I watch her profile. I watch her face when her head lolls toward me. And then I watch our blurry reflection in the seat screen in front of us, when she slumps over and smooshes her face into my shoulder. I stay still as a statue. I can smell her hair, and hear the tinny rattle of a podcast playing in her earbuds. I wonder if this counts as Dodi letting her guard down.

The plane banks lazily just after midnight and I glimpse the sprawling sparkle of Las Vegas through Dodi’s window. We circle round and round. And we keep circling. Round and round and round…And then a voice rasps over the speaker.

“There are some issues on the ground at LAS. We’re waiting for instructions and we appreciate everyone’s patience.”

Minor murmuring gives way to gasps and groans as everyone consults their phone.

“Bomb threat!”

“We’re not going to be able to land.

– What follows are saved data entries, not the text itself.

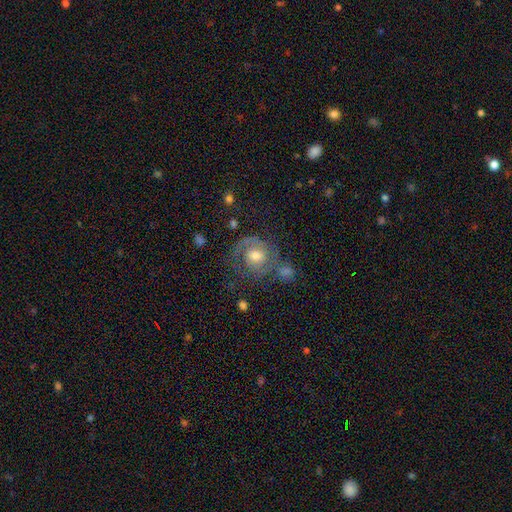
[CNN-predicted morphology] Smooth or featured?
  - featured or disk: 71% *
  - smooth: 21%
  - star or artifact: 8%
Edge-on disk?
  - no: 98% *
  - yes: 2%
Bar?
  - no: 65% *
  - weak: 29%
  - strong: 5%
Spiral arms?
  - yes: 88% *
  - no: 12%
Spiral winding?
  - tight: 49% *
  - medium: 38%
  - loose: 12%
Spiral arm count?
  - 2: 58% *
  - 1: 22%
  - can't tell: 13%
  - 3: 3%
  - 4: 2%
  - more than 4: 2%
Bulge size?
  - moderate: 70% *
  - small: 14%
  - large: 13%
  - none: 2%
  - dominant: 1%
Merging?
  - none: 54% *
  - minor disturbance: 18%
  - major disturbance: 15%
  - merger: 12%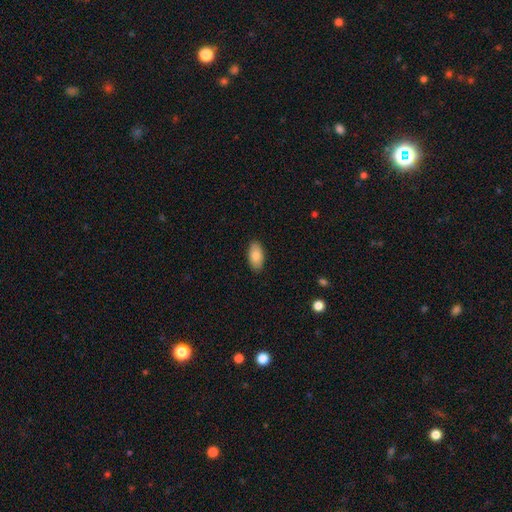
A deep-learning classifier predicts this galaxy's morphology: Smooth or featured? smooth (81%)
How rounded? in between (94%)
Merging? none (89%)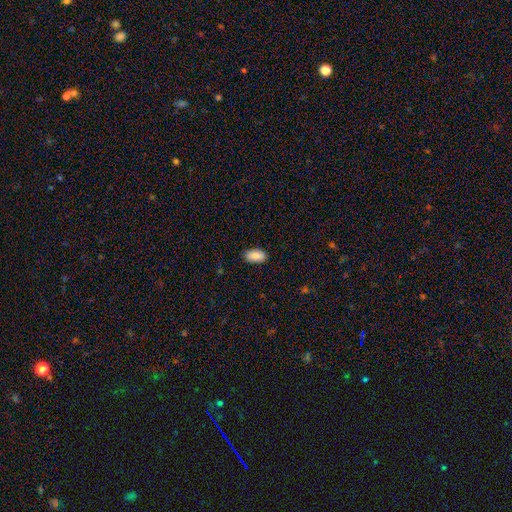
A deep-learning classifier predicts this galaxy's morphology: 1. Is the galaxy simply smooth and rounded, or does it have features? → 87% smooth, 7% star or artifact, 7% featured or disk.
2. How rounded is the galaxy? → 93% in between, 4% cigar-shaped, 3% round.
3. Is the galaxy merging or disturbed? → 88% none, 9% minor disturbance, 2% major disturbance, 1% merger.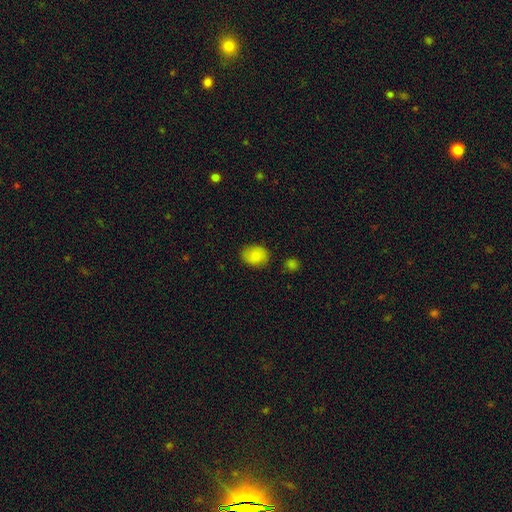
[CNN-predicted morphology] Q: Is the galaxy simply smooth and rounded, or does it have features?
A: smooth — 86%.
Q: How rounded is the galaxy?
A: in between — 59%.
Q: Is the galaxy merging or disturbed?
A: none — 80%.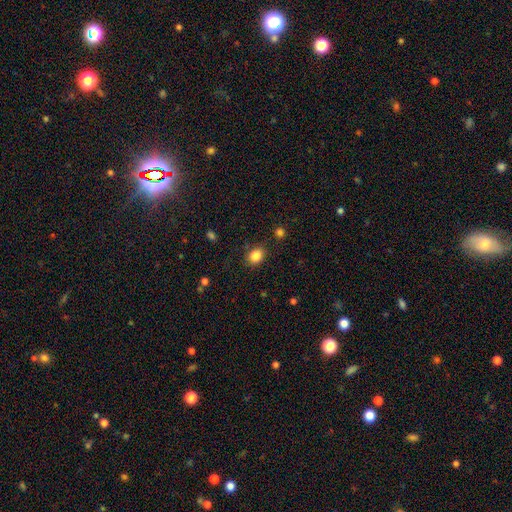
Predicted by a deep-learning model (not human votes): smooth-or-featured: smooth: 84% | star or artifact: 11% | featured or disk: 5%
  how-rounded: round: 61% | in between: 38% | cigar-shaped: 1%
  merging: none: 83% | minor disturbance: 12% | major disturbance: 3% | merger: 2%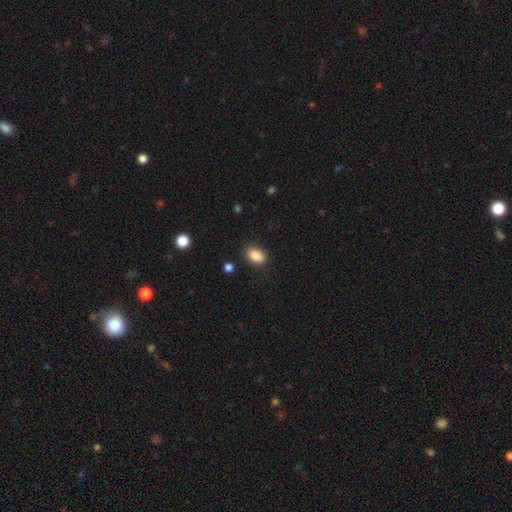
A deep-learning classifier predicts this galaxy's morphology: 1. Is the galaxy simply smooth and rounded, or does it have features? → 87% smooth, 8% star or artifact, 5% featured or disk.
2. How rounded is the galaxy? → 85% in between, 13% round, 2% cigar-shaped.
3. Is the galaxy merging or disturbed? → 87% none, 9% minor disturbance, 2% major disturbance, 2% merger.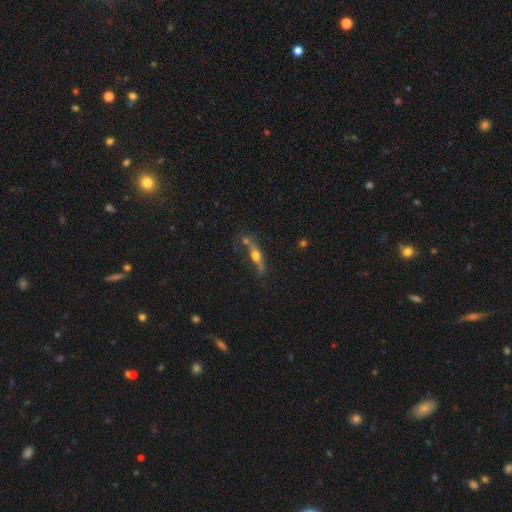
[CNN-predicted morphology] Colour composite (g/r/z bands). It shows a featured or disk galaxy (62%) viewed edge-on (88%) with a rounded central bulge (93%). Merging: none (57%).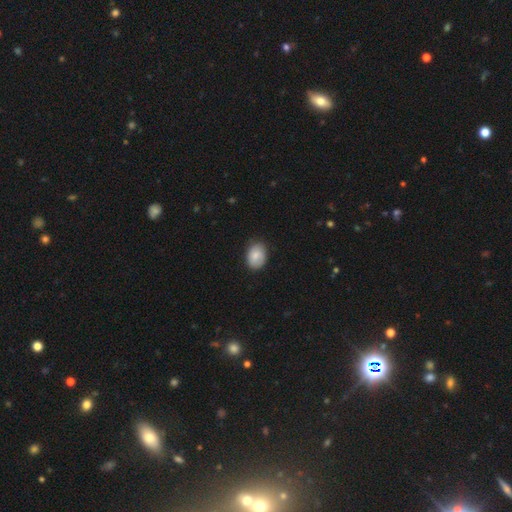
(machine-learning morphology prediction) Smooth or featured?
  - smooth: 83% *
  - featured or disk: 10%
  - star or artifact: 7%
How rounded?
  - in between: 73% *
  - round: 26%
  - cigar-shaped: 1%
Merging?
  - none: 78% *
  - minor disturbance: 18%
  - major disturbance: 3%
  - merger: 1%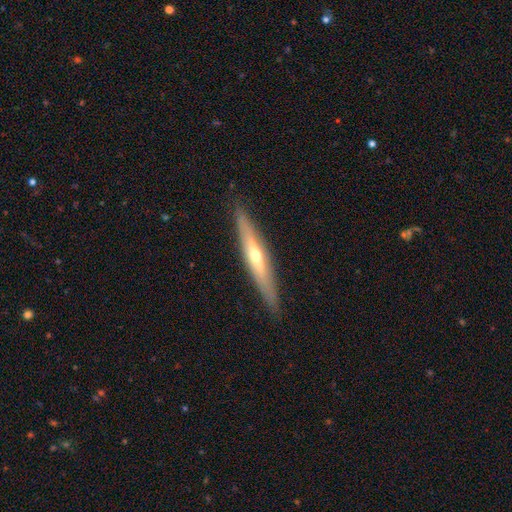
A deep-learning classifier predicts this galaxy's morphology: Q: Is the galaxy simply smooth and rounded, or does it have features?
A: featured or disk — 62%.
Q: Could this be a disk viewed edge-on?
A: yes — 90%.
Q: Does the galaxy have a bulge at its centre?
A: rounded — 78%.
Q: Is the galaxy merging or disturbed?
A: none — 89%.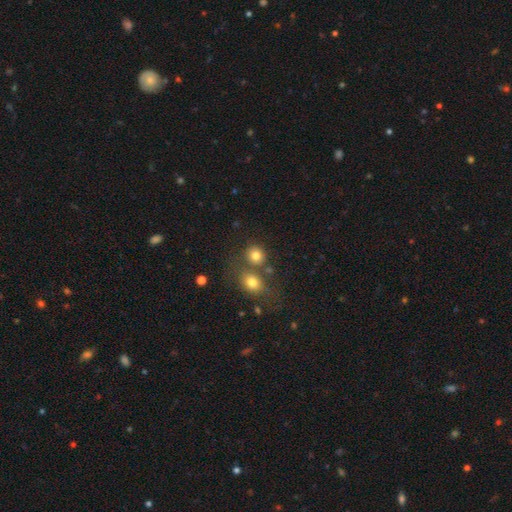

Can we call—”

“The whole airport has been evacuated—”

We circle for another fifteen minutes, and then the voice returns.

“We’re being directed to land at—”

Howls erupt, and Dodi twitches.

“That’s a three-hour drive from Las Vegas. Are youkiddingme,” someone behind me huffs.

When the lights come on as the plane begins its descent, Dodi asks, groggily, “Are we there?”

“No. We’re doing an emergency landing at a different airport. We’re three hours away.”

She stares at me. She pinches sleep out of the corners of her eyes. She looks around the airplane.

“Is this some Podunk little airport in East Jesus Nowhere? Because everyone here is going to need a rental car.”

I realize she’s right. Her face hardens.